Mesmo após tanto tempo de estrada, João ainda se surpreende com o trabalho do pai. Em maio deste ano, o Museu Casa de Portinari, em Brodowski (SP), onde o pintor morou com a família, passou por uma reforma. Durante as obras, um afresco foi encontrado debaixo de 15 camadas de tinta. João estava em Paris quando recebeu a notícia.

“Minha vontade era pegar o primeiro voo para São Paulo”, diz. A imagem pode ter sido pintada por Portinari e revela uma Madona com o Menino Jesus. Quando era bebê, João servia de modelo para o pai. Um exemplo: o Menino Jesus pintado por Portinari na capela Mayrink, no Parque Nacional da Tijuca, tem seu rosto. “E a criança do afresco em Brodowski é igualzinha, mesmo olhar, cabelo e postura”, diz. Mas o palpite do filho de Portinari é que o afresco seja um trabalho a várias mãos. Afinal, a casa de Brodowski tinha obras de alunos, amigos e até parentes de Portinari. O resultado da avaliação dos peritos deve ser divulgado até o final de 2014.
Enquanto isso, João segue com planos para novas exposições.

Agora, sua ideia é fazer uma retrospectiva do trabalho de Portinari com foco em obras de grandes dimensões como o Painel Tiradentes (18 x 3 metros), pertencente ao acervo do Memorial da América Latina, em São Paulo.
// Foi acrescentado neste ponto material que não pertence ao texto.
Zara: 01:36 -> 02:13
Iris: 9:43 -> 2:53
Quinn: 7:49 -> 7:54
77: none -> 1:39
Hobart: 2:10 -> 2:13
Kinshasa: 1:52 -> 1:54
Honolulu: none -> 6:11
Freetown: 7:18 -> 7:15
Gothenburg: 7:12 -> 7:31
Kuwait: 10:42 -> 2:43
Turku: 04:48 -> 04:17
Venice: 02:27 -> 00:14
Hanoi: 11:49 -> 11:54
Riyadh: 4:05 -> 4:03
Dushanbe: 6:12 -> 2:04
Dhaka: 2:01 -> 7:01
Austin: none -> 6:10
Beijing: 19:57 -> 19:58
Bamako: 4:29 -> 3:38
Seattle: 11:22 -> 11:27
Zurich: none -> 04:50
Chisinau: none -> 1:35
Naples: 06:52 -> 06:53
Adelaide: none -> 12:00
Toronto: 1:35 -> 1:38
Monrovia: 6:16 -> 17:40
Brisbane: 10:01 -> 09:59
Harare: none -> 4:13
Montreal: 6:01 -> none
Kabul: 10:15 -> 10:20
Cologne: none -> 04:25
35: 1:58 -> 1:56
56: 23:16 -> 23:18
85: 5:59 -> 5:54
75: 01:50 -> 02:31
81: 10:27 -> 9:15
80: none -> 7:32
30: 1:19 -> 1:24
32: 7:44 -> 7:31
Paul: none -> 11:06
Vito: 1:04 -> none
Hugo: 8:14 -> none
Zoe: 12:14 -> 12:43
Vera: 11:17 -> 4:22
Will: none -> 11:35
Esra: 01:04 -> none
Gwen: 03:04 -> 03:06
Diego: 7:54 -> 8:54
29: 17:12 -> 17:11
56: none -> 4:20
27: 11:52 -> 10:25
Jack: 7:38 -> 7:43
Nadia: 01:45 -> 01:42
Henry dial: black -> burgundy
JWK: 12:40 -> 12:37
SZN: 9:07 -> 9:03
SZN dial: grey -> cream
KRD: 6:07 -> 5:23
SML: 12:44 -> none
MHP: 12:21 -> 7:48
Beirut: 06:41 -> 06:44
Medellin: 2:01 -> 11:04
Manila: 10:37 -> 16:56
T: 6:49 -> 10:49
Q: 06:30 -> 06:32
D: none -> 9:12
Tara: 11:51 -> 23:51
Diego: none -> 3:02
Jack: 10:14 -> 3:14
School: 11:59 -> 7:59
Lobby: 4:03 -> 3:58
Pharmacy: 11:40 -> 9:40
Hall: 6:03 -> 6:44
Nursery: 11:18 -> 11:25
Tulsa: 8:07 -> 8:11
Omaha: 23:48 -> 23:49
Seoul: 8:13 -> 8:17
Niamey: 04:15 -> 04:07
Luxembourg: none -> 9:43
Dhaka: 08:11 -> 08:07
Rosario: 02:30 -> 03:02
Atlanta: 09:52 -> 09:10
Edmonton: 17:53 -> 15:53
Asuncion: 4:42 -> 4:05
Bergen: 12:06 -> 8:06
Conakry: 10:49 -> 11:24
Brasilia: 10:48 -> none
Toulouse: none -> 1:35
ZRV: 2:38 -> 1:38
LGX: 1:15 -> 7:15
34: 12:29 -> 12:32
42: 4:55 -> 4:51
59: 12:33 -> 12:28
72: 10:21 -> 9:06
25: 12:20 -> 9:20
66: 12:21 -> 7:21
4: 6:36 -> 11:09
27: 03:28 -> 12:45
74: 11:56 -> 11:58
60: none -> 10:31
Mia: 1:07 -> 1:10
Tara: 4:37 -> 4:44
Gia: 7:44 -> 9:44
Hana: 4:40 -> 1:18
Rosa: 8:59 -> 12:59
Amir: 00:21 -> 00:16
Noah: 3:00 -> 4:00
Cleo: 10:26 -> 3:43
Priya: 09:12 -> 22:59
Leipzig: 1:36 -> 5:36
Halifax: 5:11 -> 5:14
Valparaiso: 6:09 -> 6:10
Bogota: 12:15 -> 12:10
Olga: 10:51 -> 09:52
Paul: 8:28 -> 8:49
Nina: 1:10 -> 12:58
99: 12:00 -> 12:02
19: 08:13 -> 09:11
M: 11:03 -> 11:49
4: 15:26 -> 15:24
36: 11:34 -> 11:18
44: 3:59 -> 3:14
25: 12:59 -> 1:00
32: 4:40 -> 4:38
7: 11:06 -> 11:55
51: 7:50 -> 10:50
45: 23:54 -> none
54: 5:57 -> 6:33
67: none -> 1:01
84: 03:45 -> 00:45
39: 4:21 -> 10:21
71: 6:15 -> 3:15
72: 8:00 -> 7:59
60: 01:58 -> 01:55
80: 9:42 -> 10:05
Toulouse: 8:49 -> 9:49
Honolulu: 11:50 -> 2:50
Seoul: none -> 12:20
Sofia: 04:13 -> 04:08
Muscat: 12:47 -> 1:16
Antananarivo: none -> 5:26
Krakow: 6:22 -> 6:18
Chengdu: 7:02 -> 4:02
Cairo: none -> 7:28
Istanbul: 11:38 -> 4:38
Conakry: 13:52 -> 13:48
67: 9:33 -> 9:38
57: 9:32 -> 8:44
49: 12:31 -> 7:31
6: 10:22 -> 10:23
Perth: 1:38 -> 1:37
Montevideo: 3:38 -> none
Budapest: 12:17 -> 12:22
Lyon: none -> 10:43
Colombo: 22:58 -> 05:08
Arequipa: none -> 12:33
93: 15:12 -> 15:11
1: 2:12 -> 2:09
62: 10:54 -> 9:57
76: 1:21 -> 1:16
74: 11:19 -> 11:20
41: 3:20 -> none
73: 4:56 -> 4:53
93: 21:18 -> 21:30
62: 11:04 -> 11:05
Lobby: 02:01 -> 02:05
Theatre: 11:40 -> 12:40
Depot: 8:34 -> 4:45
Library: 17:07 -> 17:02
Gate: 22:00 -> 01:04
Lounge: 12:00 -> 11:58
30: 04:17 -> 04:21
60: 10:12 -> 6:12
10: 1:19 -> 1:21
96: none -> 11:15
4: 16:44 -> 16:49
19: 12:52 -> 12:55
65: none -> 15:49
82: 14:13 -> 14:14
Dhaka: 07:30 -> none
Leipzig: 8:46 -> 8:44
O desafio, como sempre, será captar recursos. Mas ele não esmorece. Nem mesmo uma das maiores tristezas de sua vida, a perda da filha Maria Cândida, de 16 anos, o fez abandonar sua missão. Durante o encontro com FORBES Brasil, ele fez questão de exibir a tatuagem que tem no peito, do lado do coração: “Maria Cândida mora aqui”. Na noite anterior à entrevista haviam completado 20 meses do dia em que ela se foi, vítima de um vazamento de gás no banheiro de sua casa. João, que ainda tem dois filhos de seu primeiro casamento, enxergava na caçula o talento para as artes. “Ela adorava pintar.”

O Projeto Portinari atualmente vive de patrocínios e royalties provenientes do licenciamento da marca. Uma das parcerias é com a rede O Boticário, a qual rendeu um perfume com o nome do pintor. Mas nem todas as iniciativas foram bem-sucedidas. A linha de cerâmica Portinari, da Cecrisa, é uma delas. “Eu não tinha experiência na época e vendi a marca para a empresa usar no ramo de cerâmicas, mas eles mudaram a assinatura de Portinari e estamos em um embate judicial”, afirma. Para João, seria interessante ter uma tinta com o nome de Portinari e uma marca de café. “Ele era de uma família de imigrantes e cresceu entre plantações”, diz. Mas confessa não se dedicar o suficiente para o tema licenciamento. “Se eu tenho uma reunião sobre a organização de uma exposição e outra para tentar um licenciamento, admito que prefiro a primeira opção”, sorri.